PAGE:

····················

If it’s a desktop-related problem, please try to create a minimal setup for it. You can increase the memory size using virtualisation.memorySize = 4096; if needed. The VM should properly boot up when leaving out all the unnecessary configs from nixos-generate-config.

2 Likes

The locale en_SE doesn’t seem to exist (neither on glibc-2.30)

Huh, I’m not sure where I saw the advice to use Swedish locale to get dates like YYYY-MM-DD; indeed it’s not in this supported list… maybe I got myself tangled up by using KDE’s region settings?

You don’t have to place the full cfg from nixos-generate-config into such a VM,

Oh wow, that’s much faster! Thanks!

The locale issue you’re describing seems only related to the font on the terminal.

Yeah, that looks like separate issue. Ok, I think I’ve found the crux of it. With this config:

{ mojibake =

# Edit this configuration file to define what should be installed on
# your system.  Help is available in the configuration.nix(5) man page
# and in the NixOS manual (accessible by running ‘nixos-help’).

{ config, pkgs, ... }:

{
  environment.etc."some-unicode" = {
    mode = "0555";
    text = ''
      # taken from https://raw.githubusercontent.com/minimaxir/big-list-of-naughty-strings/master/blns.txt

      #	Two-Byte Characters
      #
      #	Strings which contain two-byte characters: can cause rendering issues or character-length issues

      田中さんにあげて下さい
    '';
  };
  virtualisation.memorySize = 4096;

  i18n = {
    defaultLocale = "en_AU.UTF-8";
    extraLocaleSettings = {
      # For dates formatted like ISO8601
      # https://serverfault.com/a/17184/276263
      LC_TIME =
      # This one causes "mojibake" (because it doesn't exist?)

····················

EXTRACTED INFORMATION:
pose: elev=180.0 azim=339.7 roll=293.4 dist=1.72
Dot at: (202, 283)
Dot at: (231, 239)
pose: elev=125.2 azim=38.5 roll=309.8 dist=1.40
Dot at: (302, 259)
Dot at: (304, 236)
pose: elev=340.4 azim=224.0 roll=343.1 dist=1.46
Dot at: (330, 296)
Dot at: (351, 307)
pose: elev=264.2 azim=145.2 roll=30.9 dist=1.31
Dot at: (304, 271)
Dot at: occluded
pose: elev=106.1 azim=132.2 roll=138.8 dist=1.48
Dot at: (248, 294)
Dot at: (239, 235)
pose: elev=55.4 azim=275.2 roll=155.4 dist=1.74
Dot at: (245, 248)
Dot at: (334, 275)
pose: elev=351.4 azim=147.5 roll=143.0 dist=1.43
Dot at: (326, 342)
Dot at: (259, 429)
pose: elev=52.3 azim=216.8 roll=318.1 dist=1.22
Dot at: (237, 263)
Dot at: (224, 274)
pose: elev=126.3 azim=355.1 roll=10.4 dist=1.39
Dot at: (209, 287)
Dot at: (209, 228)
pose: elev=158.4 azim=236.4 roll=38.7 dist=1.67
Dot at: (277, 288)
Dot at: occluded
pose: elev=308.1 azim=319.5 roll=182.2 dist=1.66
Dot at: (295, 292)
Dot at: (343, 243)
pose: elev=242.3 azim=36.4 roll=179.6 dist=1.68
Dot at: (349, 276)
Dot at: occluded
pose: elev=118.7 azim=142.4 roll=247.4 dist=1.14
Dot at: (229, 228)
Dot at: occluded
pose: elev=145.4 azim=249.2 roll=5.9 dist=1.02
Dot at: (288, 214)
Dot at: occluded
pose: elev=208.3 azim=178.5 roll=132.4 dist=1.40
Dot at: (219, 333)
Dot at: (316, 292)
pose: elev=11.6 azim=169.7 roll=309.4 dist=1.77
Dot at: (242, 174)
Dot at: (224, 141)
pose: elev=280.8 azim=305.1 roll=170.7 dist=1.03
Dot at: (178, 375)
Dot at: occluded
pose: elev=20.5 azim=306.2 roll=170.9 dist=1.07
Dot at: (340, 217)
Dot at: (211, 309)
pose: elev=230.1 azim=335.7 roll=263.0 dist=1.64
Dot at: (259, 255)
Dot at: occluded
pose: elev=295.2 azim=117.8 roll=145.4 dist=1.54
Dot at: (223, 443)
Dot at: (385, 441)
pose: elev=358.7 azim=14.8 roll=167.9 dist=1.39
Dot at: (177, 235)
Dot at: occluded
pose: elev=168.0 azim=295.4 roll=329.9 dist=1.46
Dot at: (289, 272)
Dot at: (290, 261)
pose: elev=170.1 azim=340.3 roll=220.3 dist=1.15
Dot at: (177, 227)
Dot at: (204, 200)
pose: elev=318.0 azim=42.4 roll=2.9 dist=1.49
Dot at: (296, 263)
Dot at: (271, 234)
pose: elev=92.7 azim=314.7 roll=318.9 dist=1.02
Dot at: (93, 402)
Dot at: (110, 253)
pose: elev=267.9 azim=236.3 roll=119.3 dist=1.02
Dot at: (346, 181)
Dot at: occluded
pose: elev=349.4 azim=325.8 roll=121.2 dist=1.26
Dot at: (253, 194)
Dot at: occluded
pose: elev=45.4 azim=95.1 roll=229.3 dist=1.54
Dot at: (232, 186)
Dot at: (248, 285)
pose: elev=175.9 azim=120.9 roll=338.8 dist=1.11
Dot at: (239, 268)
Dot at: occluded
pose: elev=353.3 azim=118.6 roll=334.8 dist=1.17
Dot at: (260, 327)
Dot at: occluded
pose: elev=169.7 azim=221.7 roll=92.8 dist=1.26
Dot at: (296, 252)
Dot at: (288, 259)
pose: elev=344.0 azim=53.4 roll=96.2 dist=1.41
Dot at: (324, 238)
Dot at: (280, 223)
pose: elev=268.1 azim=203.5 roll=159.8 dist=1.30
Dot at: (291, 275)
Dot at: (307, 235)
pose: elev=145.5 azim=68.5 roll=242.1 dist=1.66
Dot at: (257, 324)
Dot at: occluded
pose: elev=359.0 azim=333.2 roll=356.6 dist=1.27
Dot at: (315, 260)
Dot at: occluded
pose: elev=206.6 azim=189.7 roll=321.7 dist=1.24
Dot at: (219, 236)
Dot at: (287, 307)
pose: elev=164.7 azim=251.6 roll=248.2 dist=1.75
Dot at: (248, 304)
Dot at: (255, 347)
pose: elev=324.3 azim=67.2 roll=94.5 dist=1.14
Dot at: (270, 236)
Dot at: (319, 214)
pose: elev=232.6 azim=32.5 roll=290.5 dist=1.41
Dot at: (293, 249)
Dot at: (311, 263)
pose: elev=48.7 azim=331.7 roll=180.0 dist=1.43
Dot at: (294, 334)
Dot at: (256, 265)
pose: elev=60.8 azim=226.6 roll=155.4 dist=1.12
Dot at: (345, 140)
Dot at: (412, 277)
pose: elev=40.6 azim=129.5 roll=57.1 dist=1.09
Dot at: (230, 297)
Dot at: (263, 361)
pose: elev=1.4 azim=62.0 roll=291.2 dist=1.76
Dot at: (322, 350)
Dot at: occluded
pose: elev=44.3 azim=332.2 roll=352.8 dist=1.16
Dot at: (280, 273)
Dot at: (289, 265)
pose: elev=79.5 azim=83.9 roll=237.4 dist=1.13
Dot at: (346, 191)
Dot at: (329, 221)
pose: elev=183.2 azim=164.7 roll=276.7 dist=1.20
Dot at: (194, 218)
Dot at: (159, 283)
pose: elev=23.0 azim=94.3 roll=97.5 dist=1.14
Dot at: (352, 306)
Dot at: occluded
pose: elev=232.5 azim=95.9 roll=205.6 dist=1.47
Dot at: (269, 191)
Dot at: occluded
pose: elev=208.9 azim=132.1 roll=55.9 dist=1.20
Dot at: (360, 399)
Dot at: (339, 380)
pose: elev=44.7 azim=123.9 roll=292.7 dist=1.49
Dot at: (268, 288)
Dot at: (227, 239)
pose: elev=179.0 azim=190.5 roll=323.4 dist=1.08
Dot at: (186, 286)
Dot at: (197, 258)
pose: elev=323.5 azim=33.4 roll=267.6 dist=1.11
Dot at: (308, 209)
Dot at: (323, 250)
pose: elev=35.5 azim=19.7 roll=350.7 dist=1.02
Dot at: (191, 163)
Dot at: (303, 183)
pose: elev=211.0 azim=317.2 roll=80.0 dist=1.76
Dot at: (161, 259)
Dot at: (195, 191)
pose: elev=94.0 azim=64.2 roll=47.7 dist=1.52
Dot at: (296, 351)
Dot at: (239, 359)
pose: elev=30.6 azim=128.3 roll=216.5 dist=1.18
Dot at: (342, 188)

····················

DIRECTIVE A:
Quote the NixOS locale discussion from "Huh, I’m not" to "KDE’s region settings?".
DIRECTIVE B:
Continue the NixOS locale discussion from the point where it stops.

EXPECTED ANSWER A:
Huh, I’m not sure where I saw the advice to use Swedish locale to get dates like YYYY-MM-DD; indeed it’s not in this supported list… maybe I got myself tangled up by using KDE’s region settings?

EXPECTED ANSWER B:
        "en_SE.UTF-8";
      # This one works fine
        #"en_DK.UTF-8";
    };
    supportedLocales = [ "all" ];
  };

  console = {
    font = "Lat2-Terminus16";
    keyMap = "us";
  };

  services.xserver.enable = true;
  services.xserver.layout = "us";
  services.xserver.xkbOptions = "eurosign:e";
  services.xserver.displayManager.sddm.enable = true;
  services.xserver.desktopManager.plasma5.enable = true;

  programs.mtr.enable = true;

  users.mutableUsers = false;

  users.users.rkb = {
    isNormalUser = true;
    password = "rkb";
    extraGroups = [
      "wheel" # Enable ‘sudo’ for the user.
    ];
  };

  system.stateVersion = "20.03";
};
}

selecting en_SE for the LC_TIME causes programs like nano (but not cat?) to show mojibake:

Changing the nix config to en_DK allows nano to render it correctly:

Where I think I got myself in trouble, and where en_SE came from, was selecting the “Sweden - English” locale via KDE’s Region Settings:

(in that screenshot, the nix config still specifies en_DK)

It took me longer than I’d like to connect those dots… choosing certain locale options can cause programs to show gibberish. (Is this expected behaviour?)


So thanks @Ma27, for helping me find the problem!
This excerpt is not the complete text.